Bukowski pudo ser un narrador de la beat generation, cuyos autores fueron sus contemporáneos, pero cualquier título, por emérito que fuera, como el de prosista underground, es de una grandilocuencia a lo Burroughs, de una pericia publicitaria como la de Ginsberg, que siempre fue ajena al implícito paradigma de antidogmatismo al que Bukowski no pudo sino pertenecer naturalmente, ajeno a cualquier misión militante, incluida la de ser vicario de sí mismo, becario de sus excesos, como el de llegar completamente borracho a algunas universidades que lo invitaban a leer su obra y salir por la puerta de atrás “maldiciendo, blasfemando, mentando madres”, como decía Efráin Huerta que deben vivir los poetas. Más bien, el autor de Mujeres, de Factótum, de La senda del perdedor, desarrolló su trabajo narrativo como una labor puntualmente afín a su propia (est)ética: directa, como una declaración de odio; fraternal, como la frase ante el fracaso de un amigo; sencilla y densa como conviene a lo que de veras vale la pena de ser dicho y escuchado. Su prosa, prosaica y sin prosapia, es uno de los homenajes mejor rendidos a la amenidad y el desenfado.

Frente a escritores cuya pluma es un pincel o verdaderamente la pluma de un pájaro, la de Bukowski es una navaja que corta las palabras de un modo a la vez cruel y exacto, acatando esa cuota de laconismo que el lector siempre agradece. Su discurso es una muestra de la distancia que separa a la retórica de la verdadera literatura. Si para muchos autores la escritura es una forma de la embriaguez, para él lo es de la resaca, una manera de soportar la cruda, actitud antiheroica que muestra muy bien su recelo frente a todo lo que significa Estados Unidos, donde –a decir de Henry Chinasky, alter ego que juega a menudo a ser su narrador de cabecera–, “tienes que ser un ganador, no hay otra salida y tienes que aprender a luchar porque sí y se acabó, sin preguntar”. Como única respuesta a la consigna anterior, Bukowski eructa y pide otro bourbon, vale decir, escribe sin escrúpulos su prosa irreverente.

IV

Henry Chinasky o Charles Bukowski, entre personaje y autor un puente de espejos que apunta al mismo sitio: un bar donde el vino se sirve en odres vaginales.
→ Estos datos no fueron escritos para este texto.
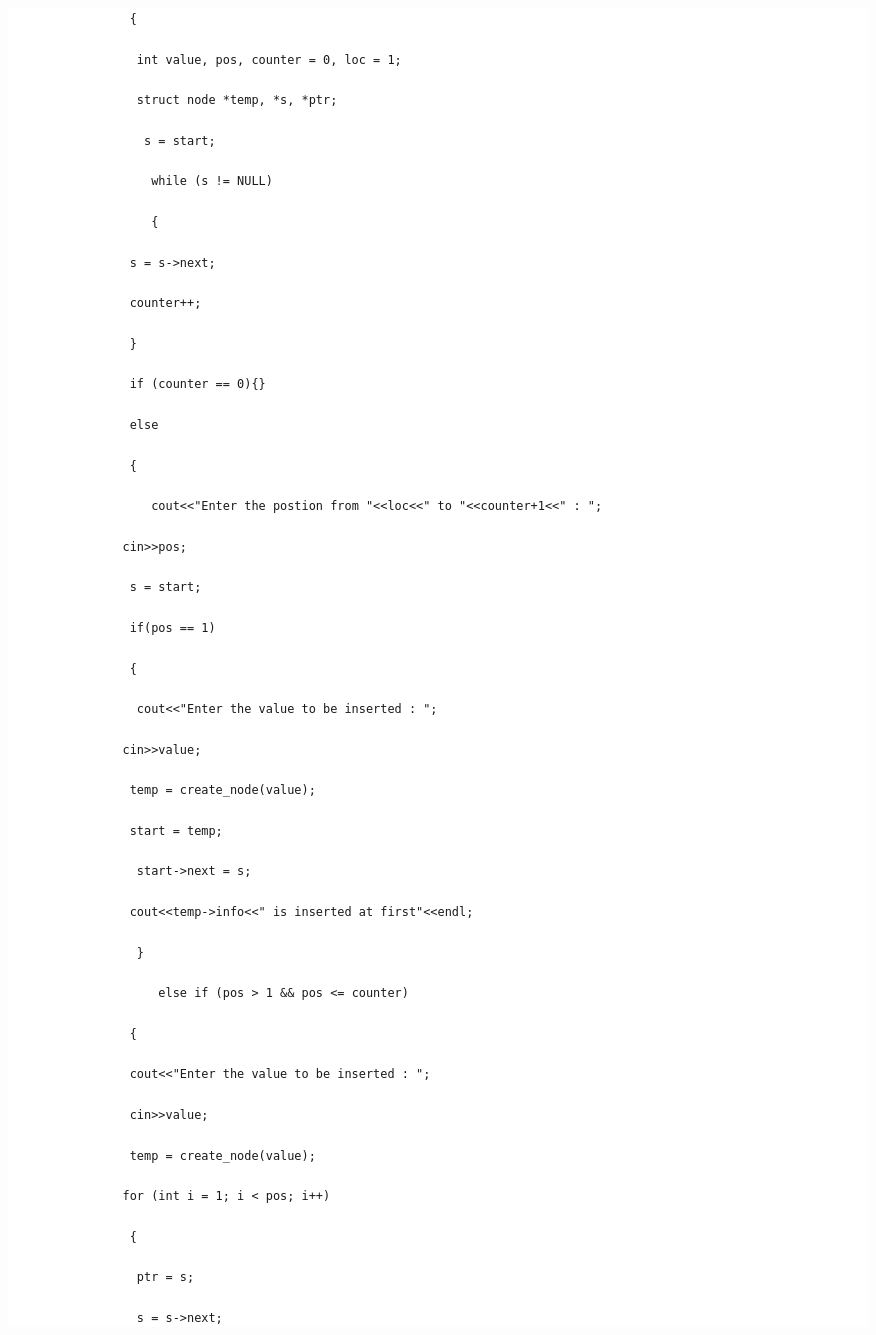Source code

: 					 { 
					
					  int value, pos, counter = 0, loc = 1; 
					
					  struct node *temp, *s, *ptr; 
					
					   s = start; 
					
					    while (s != NULL) 
					
					    { 
					
					 s = s->next; 
					
					 counter++; 
					
					 } 
					
					 if (counter == 0){} 
					
					 else 
					
					 { 
					
					    cout<<"Enter the postion from "<<loc<<" to "<<counter+1<<" : "; 
					
					cin>>pos; 
					
					 s = start; 
					
					 if(pos == 1) 
					
					 { 
					
					  cout<<"Enter the value to be inserted : "; 
					
					cin>>value; 
					
					 temp = create_node(value); 
					
					 start = temp; 
					
					  start->next = s; 
					
					 cout<<temp->info<<" is inserted at first"<<endl; 
					
					  } 
					
					     else if (pos > 1 && pos <= counter) 
					
					 { 
					
					 cout<<"Enter the value to be inserted : "; 
					
					 cin>>value; 
					
					 temp = create_node(value); 
					
					for (int i = 1; i < pos; i++) 
					
					 { 
					
					  ptr = s; 
					
					  s = s->next;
Si según alguno de ambos (¿quién es Borges? ¿Cuál de los dos escribió la página?) “la ficción es una mejora de la realidad”; si de acuerdo con el autor de El aleph “fácilmente aceptamos la realidad, acaso porque intuimos que nada es real”, el mundo y sus cosas, en la narrativa de Charles Bukowski admiten la posibilidad de ser más reales que lo real mismo –el sexo elevado a la categoría de experiencia báquica– por obra de una ficción que sustituye a la realidad por su propio reflejo, la palabra (esa metáfora) metiéndose hasta la matriz de las cosas gracias a la espléndida confusión que solemos cometer entre vida y obra, entre alter ego y ese otro yo que es él mismo más la suplantación veraz, voraz por la que el ente de ficción oculta al no menos ficticio escribidor que cobra las regalías de las historias. ¿Chinaski o Bukowski? Da igual, de todos modos Charles te llamas.